CTFC adopts cross-border rules for swaps

Gary Gensler
Andrew Harrer | Bloomberg | Getty Images
Gary Gensler

The top U.S. derivatives watchdog voted on Friday to allow U.S. banks operating overseas to be governed by foreign rules in some cases, soothing some Wall Street concerns that banks might have to comply with both U.S. and foreign regulations.

The Commodity Futures Trading Commission adopted the plan in a public vote at its headquarters, a day after it ended a monthslong trans-Atlantic rift with European regulators over how to address the complex issue of cross-border trading of derivatives.

Under the CFTC's guidance, foreign branches of U.S. banks will be allowed to operate under other countries' regulations for some trading rules, though the CFTC will first determine whether the foreign regulations are sufficiently tough.

The CFTC also granted banks a period of delays during which the new rules would be phased in.

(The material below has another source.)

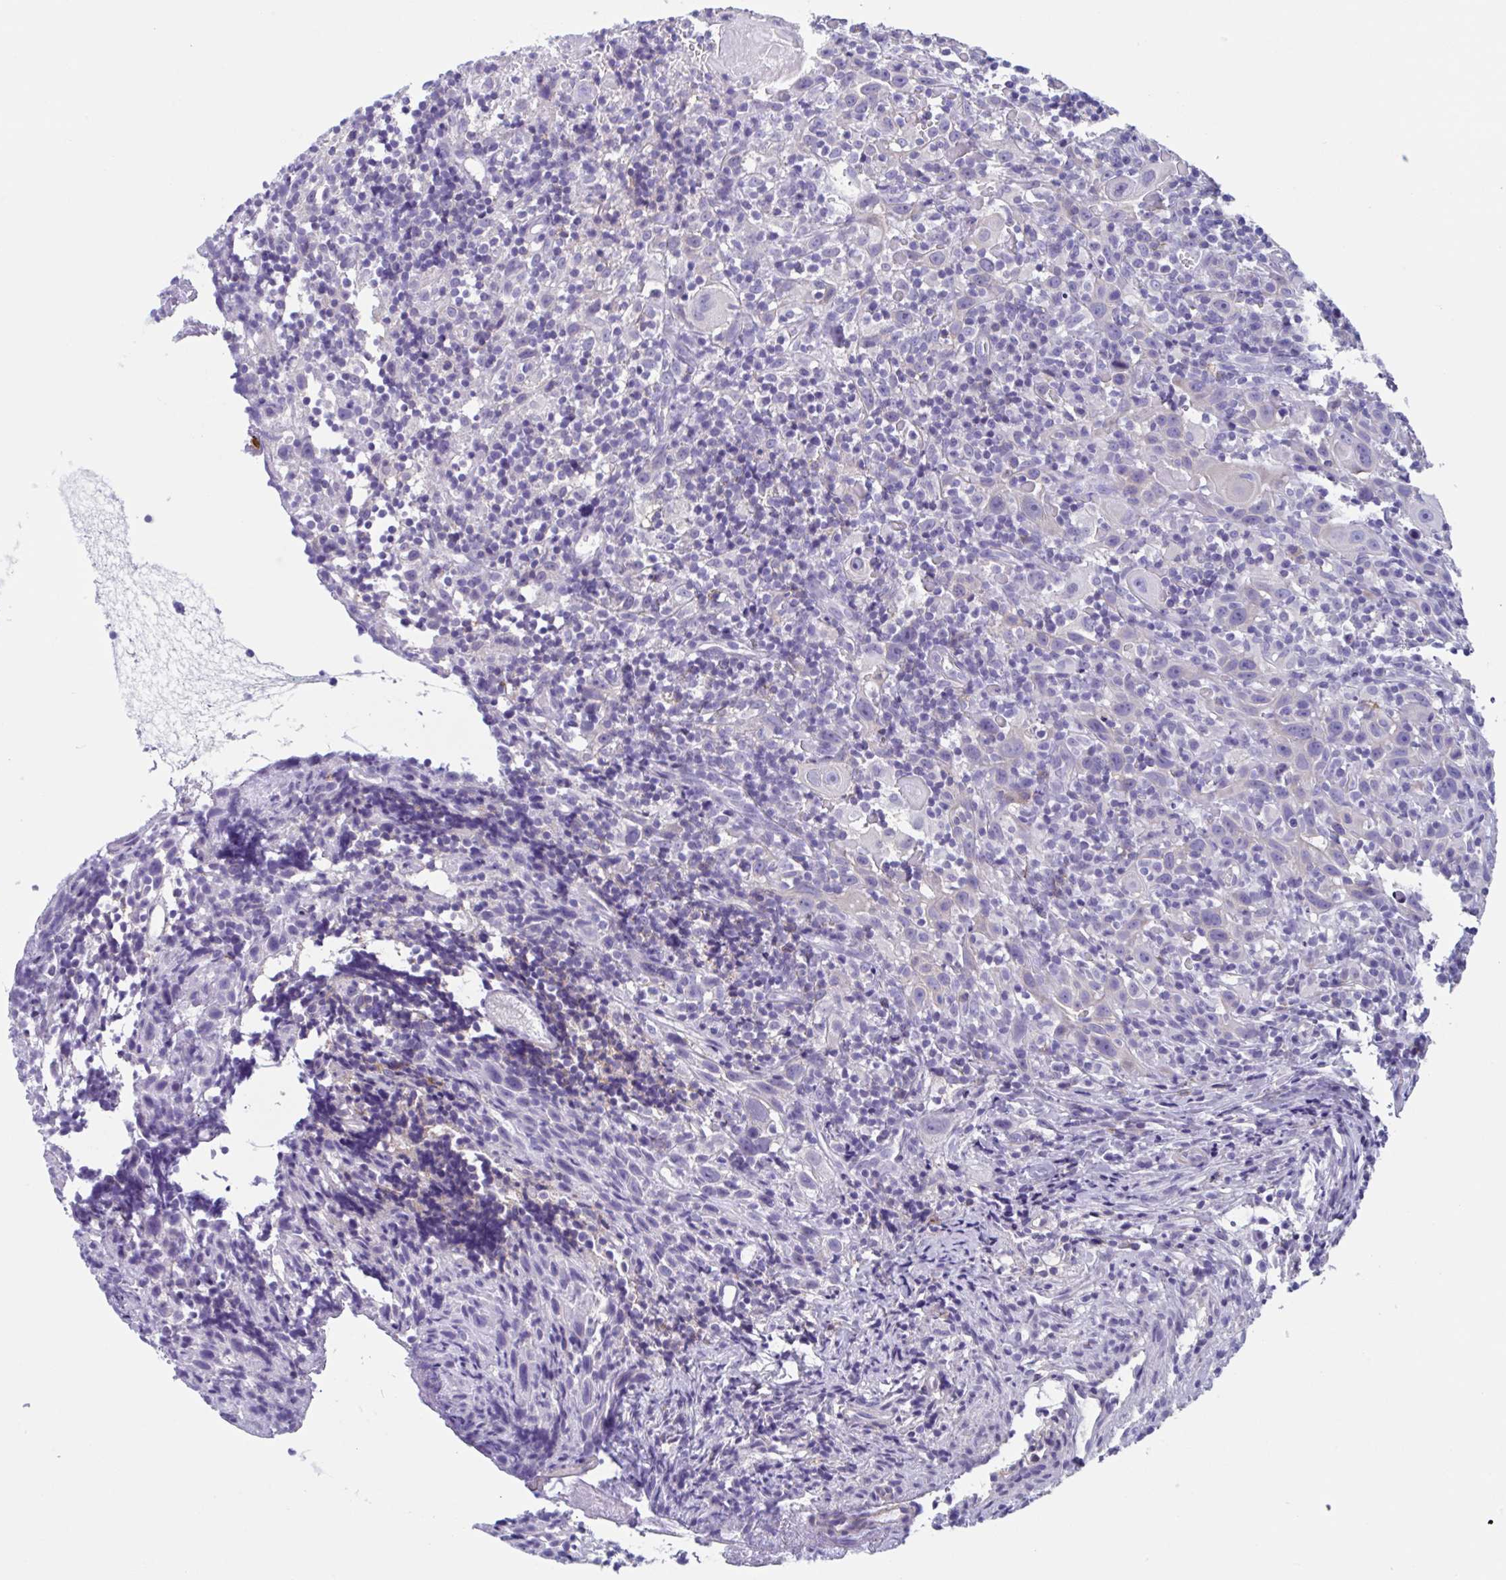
{"staining": {"intensity": "negative", "quantity": "none", "location": "none"}, "tissue": "head and neck cancer", "cell_type": "Tumor cells", "image_type": "cancer", "snomed": [{"axis": "morphology", "description": "Squamous cell carcinoma, NOS"}, {"axis": "topography", "description": "Head-Neck"}], "caption": "High magnification brightfield microscopy of head and neck squamous cell carcinoma stained with DAB (3,3'-diaminobenzidine) (brown) and counterstained with hematoxylin (blue): tumor cells show no significant staining.", "gene": "LPIN3", "patient": {"sex": "female", "age": 95}}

"The far-flung operations of U.S. financial institutions have to comply with Dodd-Frank, though at times it might be through comparable regimes elsewhere," said CFTC Chairman Gary Gensler.

Regulators are cracking down on the $630 trillion swaps market, one of the main arenas of the 2007-09 credit meltdown, a market that mushroomed into a vast playground for speculators from modest beginnings in the mid-1980s.

The CFTC's so-called final guidance was the last major piece of a raft of new rules the agency is writing in an effort to make the derivatives market safer.

The plan contained no major shifts from what the CFTC proposed a year ago, though much of the impact on the market would depend on the wording of the final version, which will be published in the coming days.

"I'm sure it's a few hundreds pages and we only got the highlights, but it sounds like to a significant extent it's similar to where they were at the beginning," said Joel Telpner, a New-York based partner at law firm Jones Day.

Banks such as Citigroup, JPMorgan Chase and Bank of America, which dominate the lucrative derivatives market, had been anxiously waiting to see the finer print of the rules.

Friday was the last day the CFTC could decide on the issue as a broad exemptive relief from its rules expired. Failure to have rules in place would cause regulatory chaos and invoke the wrath of already critical politicians.

The CFTC had been divided about the issue itself, and it was unclear whether Gensler would be able to round up the required three votes for the plan. But he reached a last-minute deal with fellow Democrat Commissioner Mark Wetjen earlier this week.